> **Exercise**
In the records, swap every "索引標籤" for "頁籤" in the lines from the one containing "1. 選取的儲存體容器。" through the one containing "1. 選取 預測時間範圍：指出多少時間單位", inclusive. Return only those lines with nothing else changed.
═══ Exercise data ═══
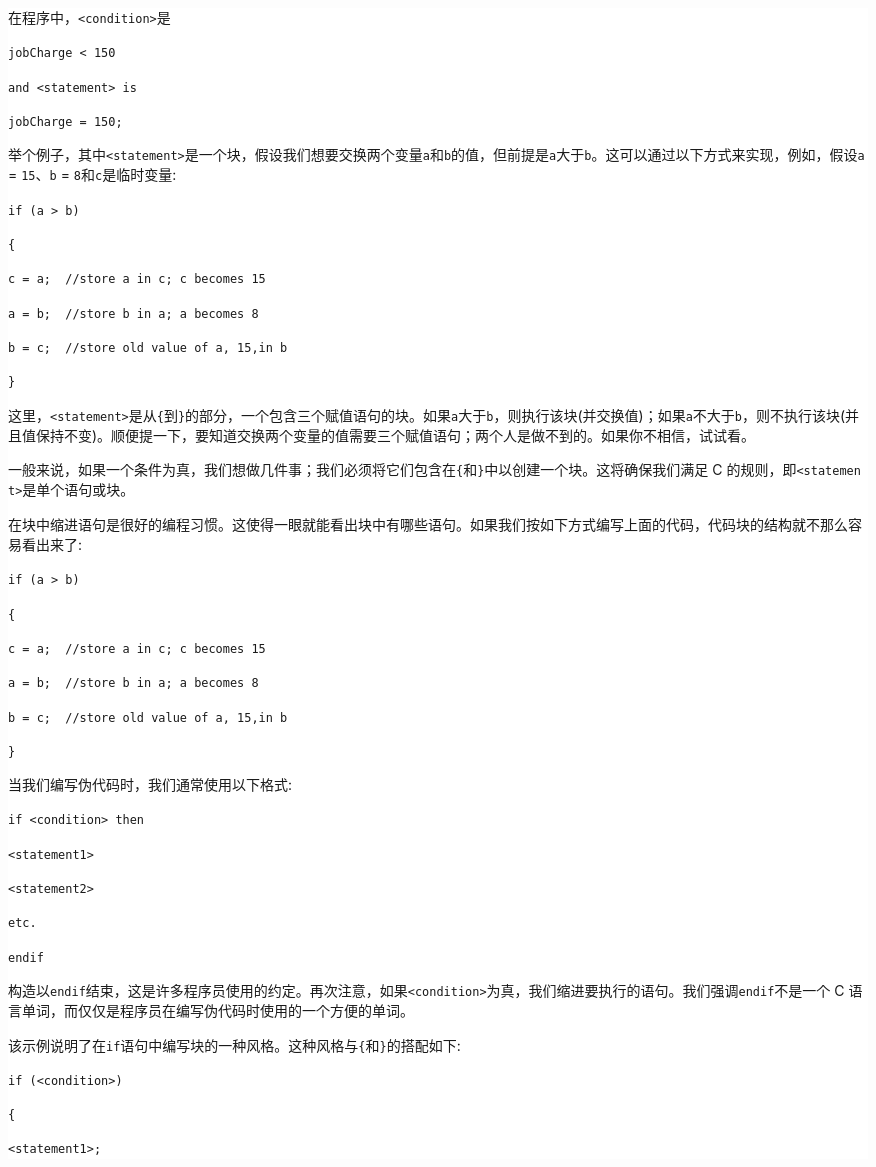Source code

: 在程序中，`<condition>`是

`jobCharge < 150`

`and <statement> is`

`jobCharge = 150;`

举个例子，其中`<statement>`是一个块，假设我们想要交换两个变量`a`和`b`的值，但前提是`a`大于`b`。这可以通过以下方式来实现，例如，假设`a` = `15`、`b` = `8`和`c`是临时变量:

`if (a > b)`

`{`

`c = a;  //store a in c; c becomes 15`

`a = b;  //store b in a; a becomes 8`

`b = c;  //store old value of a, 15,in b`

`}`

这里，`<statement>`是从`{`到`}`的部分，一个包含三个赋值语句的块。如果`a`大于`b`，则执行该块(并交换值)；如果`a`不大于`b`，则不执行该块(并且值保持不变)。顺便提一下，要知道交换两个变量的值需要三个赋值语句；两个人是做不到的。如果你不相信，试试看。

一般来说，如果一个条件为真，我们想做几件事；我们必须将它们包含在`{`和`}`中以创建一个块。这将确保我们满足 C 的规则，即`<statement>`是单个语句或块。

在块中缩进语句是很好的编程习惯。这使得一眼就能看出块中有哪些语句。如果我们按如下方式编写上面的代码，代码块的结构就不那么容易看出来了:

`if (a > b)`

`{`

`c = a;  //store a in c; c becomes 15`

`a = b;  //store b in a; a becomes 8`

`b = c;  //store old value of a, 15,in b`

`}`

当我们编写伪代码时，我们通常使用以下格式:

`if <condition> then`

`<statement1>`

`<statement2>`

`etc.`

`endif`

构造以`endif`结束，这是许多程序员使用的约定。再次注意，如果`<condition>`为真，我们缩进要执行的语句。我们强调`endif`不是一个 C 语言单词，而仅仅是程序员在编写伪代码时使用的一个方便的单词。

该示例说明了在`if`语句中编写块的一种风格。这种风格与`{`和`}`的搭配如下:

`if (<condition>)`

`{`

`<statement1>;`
═══
═══ Exercise data ═══
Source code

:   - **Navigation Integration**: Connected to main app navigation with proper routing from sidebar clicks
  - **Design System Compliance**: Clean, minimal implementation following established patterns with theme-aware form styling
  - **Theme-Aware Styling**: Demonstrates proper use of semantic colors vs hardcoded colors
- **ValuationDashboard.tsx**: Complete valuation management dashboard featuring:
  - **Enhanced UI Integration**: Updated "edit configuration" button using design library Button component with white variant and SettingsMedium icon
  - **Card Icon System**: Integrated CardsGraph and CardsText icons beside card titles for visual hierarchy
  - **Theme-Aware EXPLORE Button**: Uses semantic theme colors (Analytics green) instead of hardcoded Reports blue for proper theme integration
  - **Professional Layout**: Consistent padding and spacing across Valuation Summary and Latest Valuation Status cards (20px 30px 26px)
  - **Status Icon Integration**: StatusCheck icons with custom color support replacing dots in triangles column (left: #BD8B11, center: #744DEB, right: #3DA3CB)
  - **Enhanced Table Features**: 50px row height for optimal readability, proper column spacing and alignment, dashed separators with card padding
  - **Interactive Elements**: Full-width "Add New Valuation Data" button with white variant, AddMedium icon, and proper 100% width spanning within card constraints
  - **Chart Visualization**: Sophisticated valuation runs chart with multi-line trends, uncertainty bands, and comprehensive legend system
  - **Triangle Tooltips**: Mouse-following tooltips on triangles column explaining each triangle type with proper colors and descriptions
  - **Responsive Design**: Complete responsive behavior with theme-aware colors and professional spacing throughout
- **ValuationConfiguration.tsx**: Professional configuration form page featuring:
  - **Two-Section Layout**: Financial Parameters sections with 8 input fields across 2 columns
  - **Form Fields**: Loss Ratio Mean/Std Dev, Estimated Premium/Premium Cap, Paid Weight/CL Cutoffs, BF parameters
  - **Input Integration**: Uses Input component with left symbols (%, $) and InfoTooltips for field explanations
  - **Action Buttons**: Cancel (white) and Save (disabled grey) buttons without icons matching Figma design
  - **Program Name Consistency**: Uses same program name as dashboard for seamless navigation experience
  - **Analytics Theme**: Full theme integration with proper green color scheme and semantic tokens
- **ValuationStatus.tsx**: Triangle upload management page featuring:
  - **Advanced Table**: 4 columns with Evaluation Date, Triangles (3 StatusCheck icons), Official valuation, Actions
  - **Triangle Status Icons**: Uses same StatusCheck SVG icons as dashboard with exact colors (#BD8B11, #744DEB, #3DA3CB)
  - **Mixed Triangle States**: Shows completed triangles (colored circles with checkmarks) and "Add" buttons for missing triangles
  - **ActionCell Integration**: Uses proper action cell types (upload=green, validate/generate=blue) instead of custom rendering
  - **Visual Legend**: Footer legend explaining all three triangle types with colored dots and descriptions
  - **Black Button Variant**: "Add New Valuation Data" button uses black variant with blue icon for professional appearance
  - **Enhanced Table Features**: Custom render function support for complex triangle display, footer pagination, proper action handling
═══
═══ Exercise data ═══
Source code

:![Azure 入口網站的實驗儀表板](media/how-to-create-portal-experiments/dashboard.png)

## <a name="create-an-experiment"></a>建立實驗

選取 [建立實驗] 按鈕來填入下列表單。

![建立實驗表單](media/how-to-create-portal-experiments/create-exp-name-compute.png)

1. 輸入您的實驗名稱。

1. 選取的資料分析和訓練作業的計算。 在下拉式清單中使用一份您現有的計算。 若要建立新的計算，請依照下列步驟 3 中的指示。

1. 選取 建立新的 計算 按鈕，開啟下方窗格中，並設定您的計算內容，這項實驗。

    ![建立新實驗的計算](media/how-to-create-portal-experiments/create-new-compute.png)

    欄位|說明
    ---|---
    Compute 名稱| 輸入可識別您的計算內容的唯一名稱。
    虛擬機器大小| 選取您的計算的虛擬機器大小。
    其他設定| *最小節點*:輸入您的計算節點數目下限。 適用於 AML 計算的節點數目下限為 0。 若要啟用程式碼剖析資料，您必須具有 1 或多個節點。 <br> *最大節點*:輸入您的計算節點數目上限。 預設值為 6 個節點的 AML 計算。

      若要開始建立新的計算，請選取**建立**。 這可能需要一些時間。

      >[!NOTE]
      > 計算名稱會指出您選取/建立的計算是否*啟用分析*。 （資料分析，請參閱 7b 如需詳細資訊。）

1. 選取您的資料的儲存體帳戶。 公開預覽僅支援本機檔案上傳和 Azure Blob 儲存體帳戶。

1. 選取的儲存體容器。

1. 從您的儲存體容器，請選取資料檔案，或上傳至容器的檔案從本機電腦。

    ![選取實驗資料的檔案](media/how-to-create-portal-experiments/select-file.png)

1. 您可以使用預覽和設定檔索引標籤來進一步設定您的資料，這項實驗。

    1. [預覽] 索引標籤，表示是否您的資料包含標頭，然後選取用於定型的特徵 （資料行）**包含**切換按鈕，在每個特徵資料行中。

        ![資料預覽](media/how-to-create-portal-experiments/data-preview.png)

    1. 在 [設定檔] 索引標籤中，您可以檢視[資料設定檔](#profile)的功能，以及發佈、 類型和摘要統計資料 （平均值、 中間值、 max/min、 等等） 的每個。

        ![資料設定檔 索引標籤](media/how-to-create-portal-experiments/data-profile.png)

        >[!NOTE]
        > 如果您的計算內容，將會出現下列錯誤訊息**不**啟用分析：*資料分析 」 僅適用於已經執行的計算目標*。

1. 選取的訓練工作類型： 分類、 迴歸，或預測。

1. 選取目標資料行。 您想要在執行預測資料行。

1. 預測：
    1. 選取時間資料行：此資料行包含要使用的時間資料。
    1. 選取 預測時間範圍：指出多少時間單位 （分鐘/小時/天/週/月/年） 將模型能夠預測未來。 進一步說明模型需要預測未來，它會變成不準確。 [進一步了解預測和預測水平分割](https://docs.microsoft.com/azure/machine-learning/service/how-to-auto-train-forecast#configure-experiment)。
═══
> **Answer for the task**
1. 選取的儲存體容器。

1. 從您的儲存體容器，請選取資料檔案，或上傳至容器的檔案從本機電腦。

    ![選取實驗資料的檔案](media/how-to-create-portal-experiments/select-file.png)

1. 您可以使用預覽和設定檔頁籤來進一步設定您的資料，這項實驗。

    1. [預覽] 頁籤，表示是否您的資料包含標頭，然後選取用於定型的特徵 （資料行）**包含**切換按鈕，在每個特徵資料行中。

        ![資料預覽](media/how-to-create-portal-experiments/data-preview.png)

    1. 在 [設定檔] 頁籤中，您可以檢視[資料設定檔](#profile)的功能，以及發佈、 類型和摘要統計資料 （平均值、 中間值、 max/min、 等等） 的每個。

        ![資料設定檔 頁籤](media/how-to-create-portal-experiments/data-profile.png)

        >[!NOTE]
        > 如果您的計算內容，將會出現下列錯誤訊息**不**啟用分析：*資料分析 」 僅適用於已經執行的計算目標*。

1. 選取的訓練工作類型： 分類、 迴歸，或預測。

1. 選取目標資料行。 您想要在執行預測資料行。

1. 預測：
    1. 選取時間資料行：此資料行包含要使用的時間資料。
    1. 選取 預測時間範圍：指出多少時間單位 （分鐘/小時/天/週/月/年） 將模型能夠預測未來。 進一步說明模型需要預測未來，它會變成不準確。 [進一步了解預測和預測水平分割](https://docs.microsoft.com/azure/machine-learning/service/how-to-auto-train-forecast#configure-experiment)。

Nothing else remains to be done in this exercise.